§ Work instruction:
Please find the lines in the entries below that contain the word "wall", and copy each one.

%%

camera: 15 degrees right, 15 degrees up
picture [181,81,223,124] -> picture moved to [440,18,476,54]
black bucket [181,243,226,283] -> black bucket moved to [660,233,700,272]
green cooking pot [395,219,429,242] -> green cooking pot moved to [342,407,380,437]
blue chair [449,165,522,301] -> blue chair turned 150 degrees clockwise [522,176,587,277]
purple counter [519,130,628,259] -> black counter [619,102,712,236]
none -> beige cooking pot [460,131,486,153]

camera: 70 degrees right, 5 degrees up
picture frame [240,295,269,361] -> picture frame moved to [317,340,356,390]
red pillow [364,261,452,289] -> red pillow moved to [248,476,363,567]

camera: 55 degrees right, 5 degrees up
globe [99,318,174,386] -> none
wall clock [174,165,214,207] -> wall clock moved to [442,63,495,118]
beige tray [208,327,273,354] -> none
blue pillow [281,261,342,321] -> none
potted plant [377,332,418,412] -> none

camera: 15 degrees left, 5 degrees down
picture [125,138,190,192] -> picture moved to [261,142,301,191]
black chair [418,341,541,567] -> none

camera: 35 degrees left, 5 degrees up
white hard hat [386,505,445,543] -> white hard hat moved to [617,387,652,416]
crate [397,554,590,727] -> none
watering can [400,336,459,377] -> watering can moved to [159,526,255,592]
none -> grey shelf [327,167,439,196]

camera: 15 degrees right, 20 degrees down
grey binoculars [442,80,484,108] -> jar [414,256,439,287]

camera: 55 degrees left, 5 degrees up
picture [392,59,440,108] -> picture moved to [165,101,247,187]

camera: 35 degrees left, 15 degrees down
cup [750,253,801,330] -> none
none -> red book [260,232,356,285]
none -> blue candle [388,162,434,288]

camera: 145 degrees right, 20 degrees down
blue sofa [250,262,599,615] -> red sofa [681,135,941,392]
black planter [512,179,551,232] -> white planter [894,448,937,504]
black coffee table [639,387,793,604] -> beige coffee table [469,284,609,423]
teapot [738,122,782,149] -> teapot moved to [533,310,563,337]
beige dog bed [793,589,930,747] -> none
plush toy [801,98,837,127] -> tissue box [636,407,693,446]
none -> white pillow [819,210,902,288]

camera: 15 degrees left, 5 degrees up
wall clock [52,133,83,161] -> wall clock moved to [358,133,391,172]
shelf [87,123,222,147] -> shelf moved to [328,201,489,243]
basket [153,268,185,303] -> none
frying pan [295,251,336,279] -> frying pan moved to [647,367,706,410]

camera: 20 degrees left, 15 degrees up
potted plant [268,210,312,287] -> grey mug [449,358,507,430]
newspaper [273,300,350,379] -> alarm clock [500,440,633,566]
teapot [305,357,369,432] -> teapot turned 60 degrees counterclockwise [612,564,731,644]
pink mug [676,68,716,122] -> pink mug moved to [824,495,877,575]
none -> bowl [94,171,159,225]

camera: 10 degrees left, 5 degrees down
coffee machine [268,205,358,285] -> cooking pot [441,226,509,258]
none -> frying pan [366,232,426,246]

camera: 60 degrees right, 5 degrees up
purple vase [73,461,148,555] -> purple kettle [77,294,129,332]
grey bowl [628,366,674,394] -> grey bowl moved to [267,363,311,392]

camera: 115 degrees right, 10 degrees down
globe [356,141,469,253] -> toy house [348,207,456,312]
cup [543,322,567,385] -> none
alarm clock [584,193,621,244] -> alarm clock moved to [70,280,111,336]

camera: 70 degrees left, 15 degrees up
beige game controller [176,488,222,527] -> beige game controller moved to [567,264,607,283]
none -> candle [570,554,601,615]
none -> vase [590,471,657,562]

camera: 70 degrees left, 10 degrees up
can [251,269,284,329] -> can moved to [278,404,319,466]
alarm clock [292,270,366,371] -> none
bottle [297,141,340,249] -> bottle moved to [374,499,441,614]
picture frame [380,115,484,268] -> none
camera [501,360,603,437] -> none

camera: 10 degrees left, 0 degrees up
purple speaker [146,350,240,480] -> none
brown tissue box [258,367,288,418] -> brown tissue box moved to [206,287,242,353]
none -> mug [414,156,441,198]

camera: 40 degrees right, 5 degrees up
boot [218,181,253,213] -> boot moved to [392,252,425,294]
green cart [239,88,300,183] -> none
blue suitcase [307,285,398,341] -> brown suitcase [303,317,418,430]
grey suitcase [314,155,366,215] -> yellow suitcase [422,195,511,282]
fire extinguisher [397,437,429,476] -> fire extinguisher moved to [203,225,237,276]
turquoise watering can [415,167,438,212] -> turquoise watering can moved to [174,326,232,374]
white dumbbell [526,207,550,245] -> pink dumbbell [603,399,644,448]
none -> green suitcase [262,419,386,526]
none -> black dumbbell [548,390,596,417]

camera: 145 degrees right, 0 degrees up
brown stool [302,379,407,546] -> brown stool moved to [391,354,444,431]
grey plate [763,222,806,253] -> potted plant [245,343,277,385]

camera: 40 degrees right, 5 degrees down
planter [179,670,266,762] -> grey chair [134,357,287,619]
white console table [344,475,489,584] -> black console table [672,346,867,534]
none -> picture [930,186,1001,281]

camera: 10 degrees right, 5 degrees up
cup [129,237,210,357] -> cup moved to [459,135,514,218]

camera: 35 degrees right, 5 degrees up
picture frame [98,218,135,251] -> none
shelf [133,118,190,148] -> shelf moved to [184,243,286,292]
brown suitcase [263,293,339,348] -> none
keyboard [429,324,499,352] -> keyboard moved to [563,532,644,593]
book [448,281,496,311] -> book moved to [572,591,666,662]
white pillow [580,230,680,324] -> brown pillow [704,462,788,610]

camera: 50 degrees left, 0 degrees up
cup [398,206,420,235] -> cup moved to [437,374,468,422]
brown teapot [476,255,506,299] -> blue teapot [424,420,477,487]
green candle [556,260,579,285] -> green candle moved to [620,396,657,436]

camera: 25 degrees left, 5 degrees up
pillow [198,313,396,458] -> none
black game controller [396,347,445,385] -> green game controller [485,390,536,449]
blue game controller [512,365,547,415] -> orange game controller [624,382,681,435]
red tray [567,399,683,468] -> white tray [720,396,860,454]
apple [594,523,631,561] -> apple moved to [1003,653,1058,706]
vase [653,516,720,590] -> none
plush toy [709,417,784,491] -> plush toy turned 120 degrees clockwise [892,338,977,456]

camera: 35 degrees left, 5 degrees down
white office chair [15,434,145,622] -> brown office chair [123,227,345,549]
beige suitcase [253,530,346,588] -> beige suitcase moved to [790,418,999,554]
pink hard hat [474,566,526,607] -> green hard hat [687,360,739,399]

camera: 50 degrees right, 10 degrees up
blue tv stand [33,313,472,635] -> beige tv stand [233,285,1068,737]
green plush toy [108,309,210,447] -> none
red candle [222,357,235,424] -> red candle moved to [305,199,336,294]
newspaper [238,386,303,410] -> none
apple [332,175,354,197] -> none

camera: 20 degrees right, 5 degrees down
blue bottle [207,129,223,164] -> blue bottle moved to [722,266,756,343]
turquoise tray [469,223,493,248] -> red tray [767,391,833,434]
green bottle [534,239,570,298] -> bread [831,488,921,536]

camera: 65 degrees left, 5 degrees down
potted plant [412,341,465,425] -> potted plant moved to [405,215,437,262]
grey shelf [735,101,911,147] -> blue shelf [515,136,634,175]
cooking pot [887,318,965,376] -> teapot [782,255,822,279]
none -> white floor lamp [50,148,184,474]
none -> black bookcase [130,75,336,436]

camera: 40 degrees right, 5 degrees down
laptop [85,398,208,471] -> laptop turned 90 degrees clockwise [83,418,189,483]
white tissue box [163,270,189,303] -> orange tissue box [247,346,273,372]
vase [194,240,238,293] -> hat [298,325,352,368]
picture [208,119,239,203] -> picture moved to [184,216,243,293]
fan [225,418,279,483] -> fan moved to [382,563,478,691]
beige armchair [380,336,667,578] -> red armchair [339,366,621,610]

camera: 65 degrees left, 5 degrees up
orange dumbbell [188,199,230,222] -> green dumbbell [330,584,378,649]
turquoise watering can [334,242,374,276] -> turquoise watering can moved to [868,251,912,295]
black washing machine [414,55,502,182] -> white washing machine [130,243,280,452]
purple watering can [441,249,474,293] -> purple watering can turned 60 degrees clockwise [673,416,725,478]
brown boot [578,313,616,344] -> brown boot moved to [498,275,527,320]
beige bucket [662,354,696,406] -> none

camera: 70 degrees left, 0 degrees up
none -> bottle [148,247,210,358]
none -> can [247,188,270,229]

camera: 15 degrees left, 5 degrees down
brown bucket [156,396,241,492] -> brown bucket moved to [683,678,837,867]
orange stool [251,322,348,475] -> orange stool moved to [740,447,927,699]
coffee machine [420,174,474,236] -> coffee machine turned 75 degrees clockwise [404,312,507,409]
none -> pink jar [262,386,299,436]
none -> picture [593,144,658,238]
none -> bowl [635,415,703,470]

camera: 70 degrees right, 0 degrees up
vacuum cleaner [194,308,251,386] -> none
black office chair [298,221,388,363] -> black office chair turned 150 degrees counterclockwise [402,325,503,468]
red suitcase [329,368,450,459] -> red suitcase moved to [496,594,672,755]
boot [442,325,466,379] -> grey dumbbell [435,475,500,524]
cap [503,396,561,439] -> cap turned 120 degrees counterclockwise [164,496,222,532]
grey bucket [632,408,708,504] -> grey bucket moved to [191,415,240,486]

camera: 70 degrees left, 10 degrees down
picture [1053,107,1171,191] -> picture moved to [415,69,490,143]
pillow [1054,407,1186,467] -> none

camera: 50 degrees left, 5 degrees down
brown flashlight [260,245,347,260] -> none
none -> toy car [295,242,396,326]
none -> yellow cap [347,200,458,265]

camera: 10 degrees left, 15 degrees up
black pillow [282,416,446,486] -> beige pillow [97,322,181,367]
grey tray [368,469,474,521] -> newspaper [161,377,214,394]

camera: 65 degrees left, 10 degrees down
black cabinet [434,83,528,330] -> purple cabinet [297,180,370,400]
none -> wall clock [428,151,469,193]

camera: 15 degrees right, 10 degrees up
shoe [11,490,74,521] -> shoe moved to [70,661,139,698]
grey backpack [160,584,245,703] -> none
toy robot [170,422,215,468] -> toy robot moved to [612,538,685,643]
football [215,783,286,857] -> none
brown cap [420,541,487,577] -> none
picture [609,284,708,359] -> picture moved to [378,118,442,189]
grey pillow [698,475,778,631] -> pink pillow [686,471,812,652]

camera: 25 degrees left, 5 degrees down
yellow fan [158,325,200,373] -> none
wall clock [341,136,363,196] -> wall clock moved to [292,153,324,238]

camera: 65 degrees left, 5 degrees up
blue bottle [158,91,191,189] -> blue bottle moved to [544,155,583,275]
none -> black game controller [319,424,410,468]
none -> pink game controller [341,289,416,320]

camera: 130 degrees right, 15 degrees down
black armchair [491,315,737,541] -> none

%%

§ Solution for this task:
wall clock [174,165,214,207] -> wall clock moved to [442,63,495,118]
wall clock [52,133,83,161] -> wall clock moved to [358,133,391,172]
none -> wall clock [428,151,469,193]
wall clock [341,136,363,196] -> wall clock moved to [292,153,324,238]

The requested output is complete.